Schoep's Ice Cream was founded by E.J. Schoephoester in 1928. Schoephoester made and sold the ice cream in his grocery store. By 1937 Schoep's Ice Cream had grown in local popularity, and E.B. Schoephoester sold his company in 1940 to Peter B. Thomsen, a butter maker. The company has been kept in the Thomsen family, and as of 2008, it was owned in part by nineteen members of the Thomsen family. As of 2018, four third-generation Thomsens work at the Madison headquarters. Third-generation management includes Alan Thomsen, CEO; Eric Thomsen, VP of innovation and technology; Richard Thomsen, operations manager; and John Thomsen, food service sales and special events.

===Receivership===
On October 14, 2019, Schoep's Ice Cream announced that the company had filed for receivership. Schoep's was sold to California-based company Brothers International Desserts on February 27, 2020.

==Operation==
All of Schoep's Ice Cream is currently produced from a single factory located on Division Street in Madison, Wisconsin. By 2008, Schoeps was producing 6,000 gallons of ice cream an hour and 2.5 million gallons a year. With this high production rate, Schoeps has been recognized as the top producer of ice cream in the state of Wisconsin. Its growth led it, in 2005, Schoep's to open a $7 million, 46000 sqft distribution center on Manufacturers Drive, near the Dane County Regional Airport. This new facility featured space for 3,600 pallets and 14 loading-dock doors. Before this facility was built, Schoeps had shipped all of their ice cream from two loading docks at their factory.
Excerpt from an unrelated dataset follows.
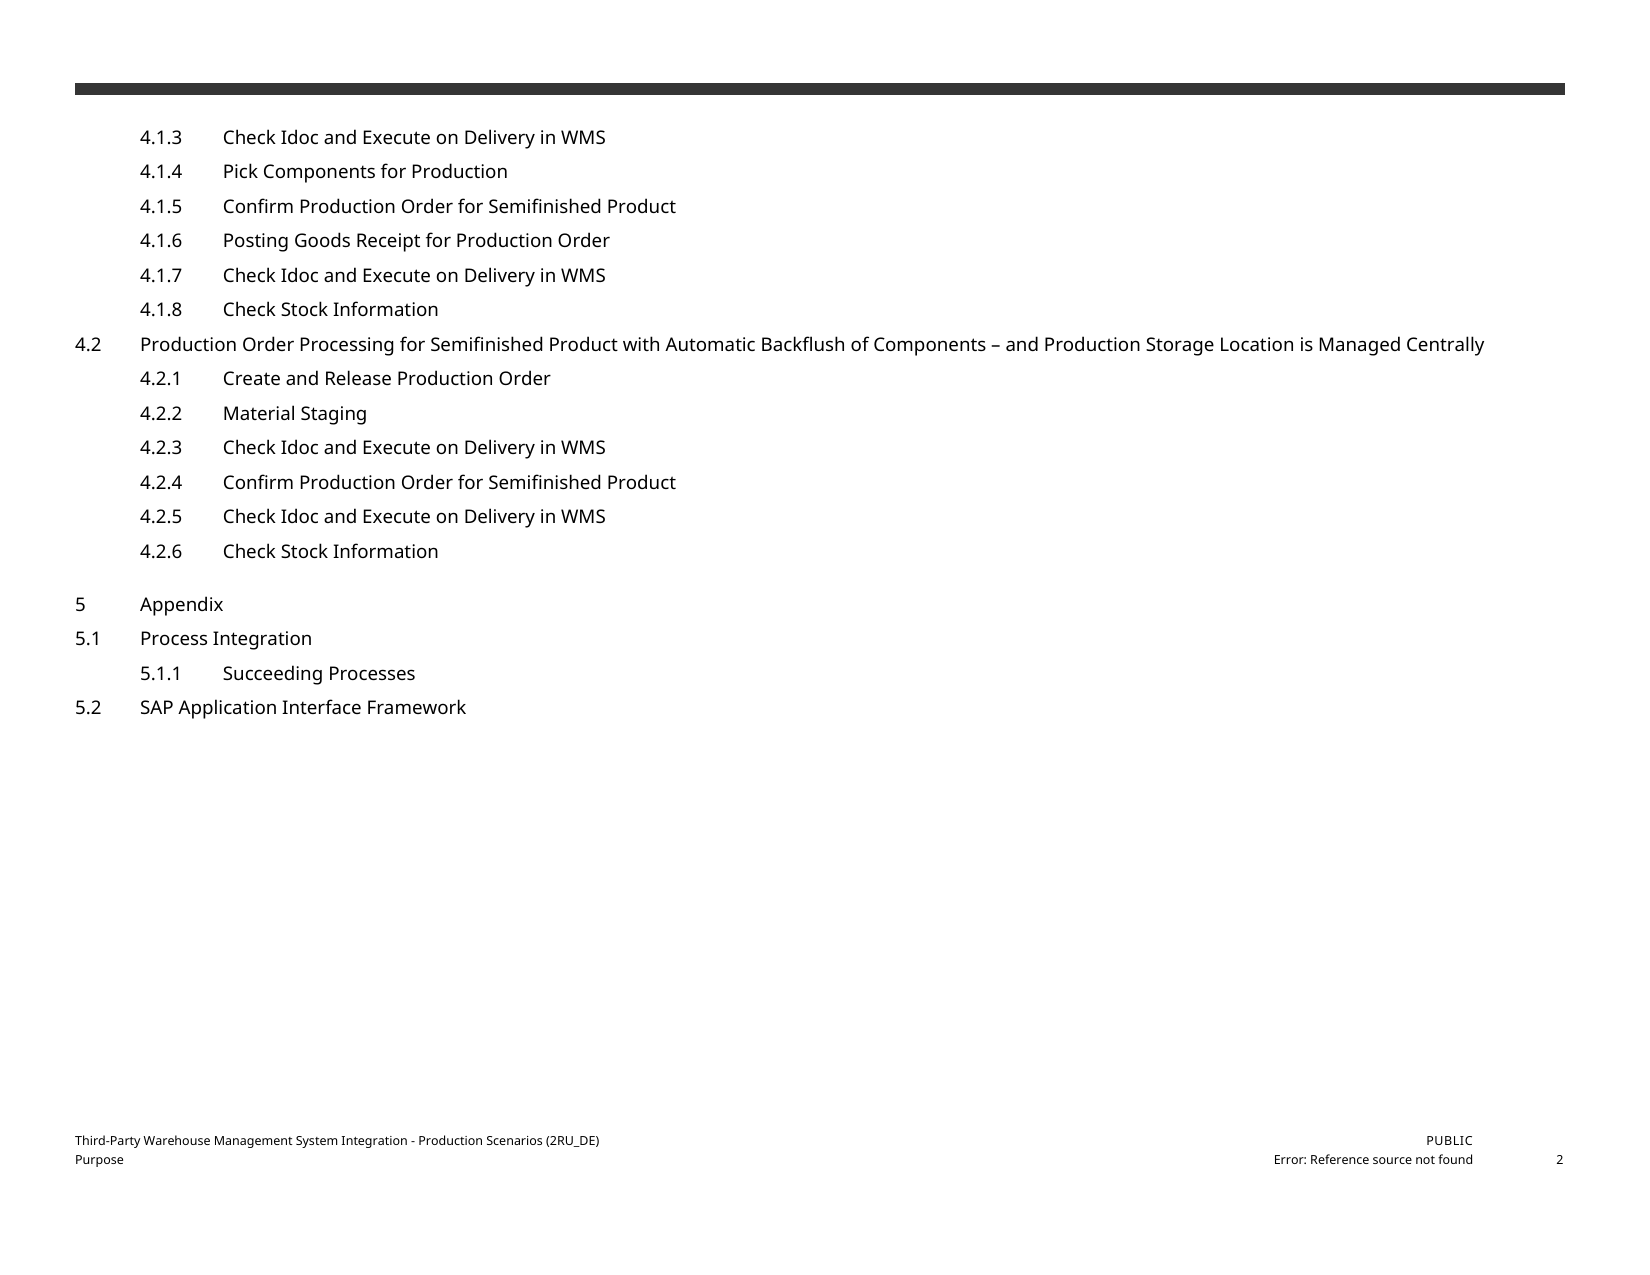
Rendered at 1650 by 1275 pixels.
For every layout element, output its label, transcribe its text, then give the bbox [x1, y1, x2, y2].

In 2016, Schoep's produced 10 million gallons of ice cream, and topped $60 million in sales, shipping its product to all 50 states and Puerto Rico. In 2017, Schoep's made more than 12 million gallons of ice cream. Schoep's also makes frozen yogurt, frozen custard, lite ice cream, sherbert, and ice cream novelties.

==Contracts==

===Walgreens===
Schoep's Ice Cream under the Schoep's brand is not generally distributed outside of the Midwest United States, but instead as Walgreens brand Ice Cream and other private pack names. Since 1993, Schoep's has been the sole producer of ice cream sold under the Walgreens label. This contract accounts for more than 25 percent of Schoep's business.

===Other===
Schoep's is a licensed manufacturer and distributor of ice cream novelties such as Eskimo Pie, Popsicle, Heath and Nestlé Crunch Ice Cream Bars. Currently, the supermarket version of Gilles Frozen Custard is manufactured and distributed by Schoep's.